Read through the lines below and copy the ones holding the string "варијабилном".

====================

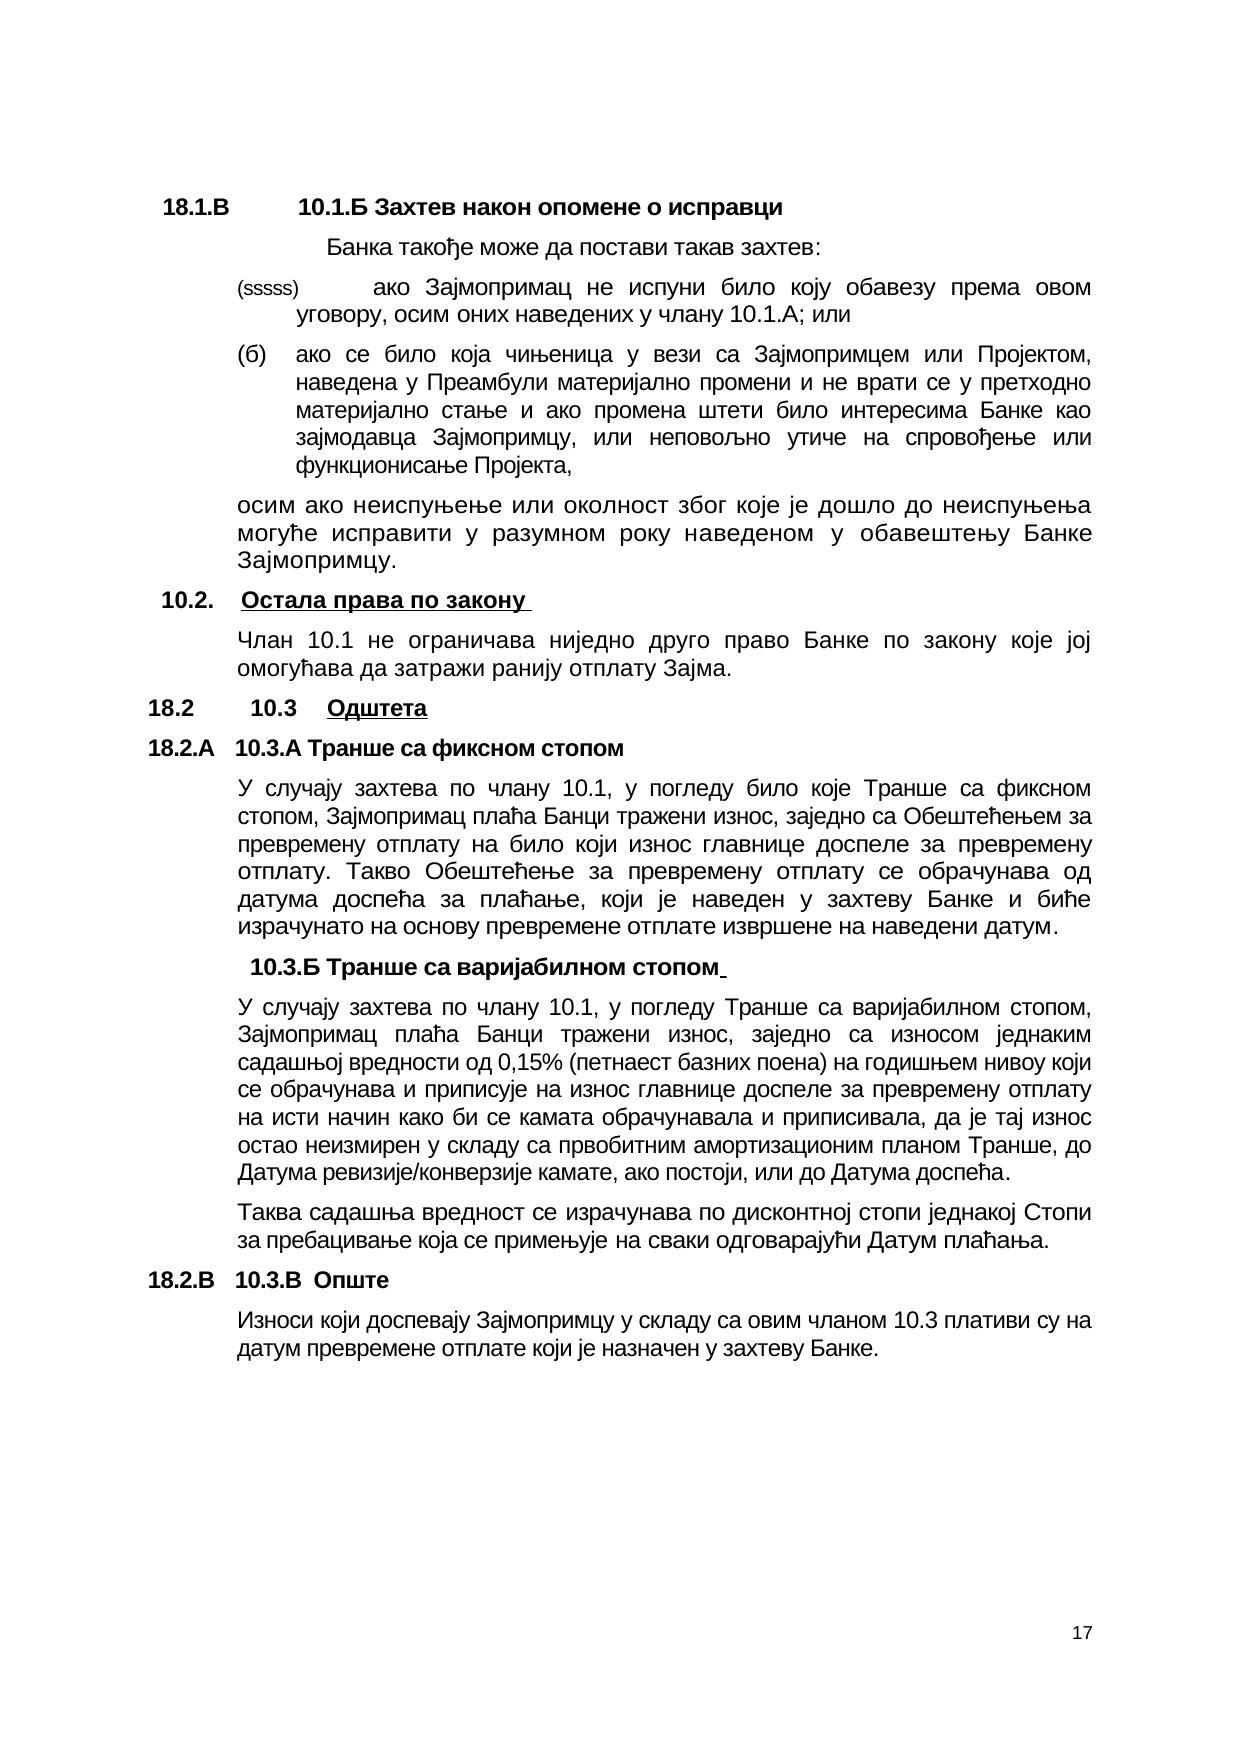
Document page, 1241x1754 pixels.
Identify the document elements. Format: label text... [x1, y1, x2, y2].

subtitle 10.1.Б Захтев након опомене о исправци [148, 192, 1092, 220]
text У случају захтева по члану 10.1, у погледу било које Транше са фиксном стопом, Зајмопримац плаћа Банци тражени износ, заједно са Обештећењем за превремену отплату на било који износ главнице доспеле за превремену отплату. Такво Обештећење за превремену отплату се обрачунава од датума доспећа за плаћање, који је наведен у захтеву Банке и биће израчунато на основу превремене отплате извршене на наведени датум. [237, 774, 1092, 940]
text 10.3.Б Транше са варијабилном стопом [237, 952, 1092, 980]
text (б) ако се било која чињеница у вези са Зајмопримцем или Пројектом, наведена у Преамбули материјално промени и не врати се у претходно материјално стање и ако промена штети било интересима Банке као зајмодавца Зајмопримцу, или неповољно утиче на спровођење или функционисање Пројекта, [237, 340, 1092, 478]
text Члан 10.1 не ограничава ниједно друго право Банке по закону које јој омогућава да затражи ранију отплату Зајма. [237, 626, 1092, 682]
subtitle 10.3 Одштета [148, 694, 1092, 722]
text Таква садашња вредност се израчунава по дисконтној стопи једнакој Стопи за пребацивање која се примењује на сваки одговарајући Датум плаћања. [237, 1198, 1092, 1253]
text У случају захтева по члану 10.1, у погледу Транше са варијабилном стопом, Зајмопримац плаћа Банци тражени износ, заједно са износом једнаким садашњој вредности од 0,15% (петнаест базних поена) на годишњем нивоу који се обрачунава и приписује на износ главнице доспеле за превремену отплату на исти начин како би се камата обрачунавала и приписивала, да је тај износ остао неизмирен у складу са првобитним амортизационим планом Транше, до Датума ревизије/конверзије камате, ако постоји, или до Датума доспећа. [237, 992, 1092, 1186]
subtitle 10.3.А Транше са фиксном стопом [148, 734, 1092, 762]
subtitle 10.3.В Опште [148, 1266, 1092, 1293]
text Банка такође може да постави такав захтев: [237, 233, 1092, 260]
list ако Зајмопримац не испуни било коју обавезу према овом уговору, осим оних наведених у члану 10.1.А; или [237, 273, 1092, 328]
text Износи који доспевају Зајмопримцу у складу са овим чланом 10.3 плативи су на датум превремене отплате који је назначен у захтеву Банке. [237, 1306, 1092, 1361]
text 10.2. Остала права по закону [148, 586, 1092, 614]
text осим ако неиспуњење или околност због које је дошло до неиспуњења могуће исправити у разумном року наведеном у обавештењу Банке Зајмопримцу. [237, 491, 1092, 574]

====================

Answer section
text 10.3.Б Транше са варијабилном стопом [237, 952, 1092, 980]
text У случају захтева по члану 10.1, у погледу Транше са варијабилном стопом, Зајмопримац плаћа Банци тражени износ, заједно са износом једнаким садашњој вредности од 0,15% (петнаест базних поена) на годишњем нивоу који се обрачунава и приписује на износ главнице доспеле за превремену отплату на исти начин како би се камата обрачунавала и приписивала, да је тај износ остао неизмирен у складу са првобитним амортизационим планом Транше, до Датума ревизије/конверзије камате, ако постоји, или до Датума доспећа. [237, 992, 1092, 1186]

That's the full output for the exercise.